EXERCISE BRIEF
Change "examine" to "inspect" throughout the lines from the one containing "manner of **8:25:19**?" down to the one containing "I read **3:15**", and give those lines again with nothing else altered.
■ ■ ■ ■ ■
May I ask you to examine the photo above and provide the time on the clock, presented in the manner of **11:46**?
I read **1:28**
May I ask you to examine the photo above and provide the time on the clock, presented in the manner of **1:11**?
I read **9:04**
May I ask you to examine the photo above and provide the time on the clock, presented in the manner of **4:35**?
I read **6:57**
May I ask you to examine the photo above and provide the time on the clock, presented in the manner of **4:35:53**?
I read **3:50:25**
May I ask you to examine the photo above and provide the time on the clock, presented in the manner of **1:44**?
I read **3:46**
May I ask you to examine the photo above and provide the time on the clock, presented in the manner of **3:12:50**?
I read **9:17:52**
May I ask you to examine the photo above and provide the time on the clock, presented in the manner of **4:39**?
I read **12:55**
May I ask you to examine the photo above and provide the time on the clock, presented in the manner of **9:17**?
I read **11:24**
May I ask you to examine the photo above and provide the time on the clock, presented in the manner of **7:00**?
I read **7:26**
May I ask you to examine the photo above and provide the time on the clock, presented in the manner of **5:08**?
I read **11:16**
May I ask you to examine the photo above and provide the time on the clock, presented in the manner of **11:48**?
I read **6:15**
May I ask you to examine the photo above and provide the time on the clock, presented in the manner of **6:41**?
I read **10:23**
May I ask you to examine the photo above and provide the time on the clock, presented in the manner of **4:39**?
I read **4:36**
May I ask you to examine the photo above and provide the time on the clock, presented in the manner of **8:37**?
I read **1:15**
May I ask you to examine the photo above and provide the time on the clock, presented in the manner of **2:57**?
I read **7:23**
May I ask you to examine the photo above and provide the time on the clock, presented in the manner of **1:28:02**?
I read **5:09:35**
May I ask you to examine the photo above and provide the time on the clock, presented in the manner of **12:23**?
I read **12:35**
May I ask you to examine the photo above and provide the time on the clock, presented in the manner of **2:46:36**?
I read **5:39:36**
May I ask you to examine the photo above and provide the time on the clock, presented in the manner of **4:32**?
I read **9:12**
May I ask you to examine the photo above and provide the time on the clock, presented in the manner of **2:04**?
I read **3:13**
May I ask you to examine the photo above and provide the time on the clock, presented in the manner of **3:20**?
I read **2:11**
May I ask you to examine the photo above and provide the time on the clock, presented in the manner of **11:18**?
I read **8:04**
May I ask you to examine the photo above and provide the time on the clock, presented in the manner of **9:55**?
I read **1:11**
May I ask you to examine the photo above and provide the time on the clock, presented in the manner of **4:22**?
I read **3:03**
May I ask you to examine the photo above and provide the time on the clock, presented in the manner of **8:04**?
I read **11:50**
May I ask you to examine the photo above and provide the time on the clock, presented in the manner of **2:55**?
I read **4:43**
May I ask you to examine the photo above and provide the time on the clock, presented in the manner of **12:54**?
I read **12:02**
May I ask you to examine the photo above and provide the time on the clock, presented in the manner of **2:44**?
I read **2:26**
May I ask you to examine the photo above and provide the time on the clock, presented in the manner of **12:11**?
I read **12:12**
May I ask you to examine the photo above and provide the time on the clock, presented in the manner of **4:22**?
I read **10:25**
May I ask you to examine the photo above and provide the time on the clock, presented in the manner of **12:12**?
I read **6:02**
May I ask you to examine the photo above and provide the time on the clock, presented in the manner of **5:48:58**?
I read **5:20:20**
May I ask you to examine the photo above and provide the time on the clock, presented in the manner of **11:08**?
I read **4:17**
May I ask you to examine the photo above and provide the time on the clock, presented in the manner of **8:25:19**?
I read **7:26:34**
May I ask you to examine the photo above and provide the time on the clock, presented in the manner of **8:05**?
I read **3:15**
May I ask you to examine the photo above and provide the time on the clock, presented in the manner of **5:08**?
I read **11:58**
■ ■ ■ ■ ■
ANSWER TO THE TASK
May I ask you to inspect the photo above and provide the time on the clock, presented in the manner of **8:25:19**?
I read **7:26:34**
May I ask you to inspect the photo above and provide the time on the clock, presented in the manner of **8:05**?
I read **3:15**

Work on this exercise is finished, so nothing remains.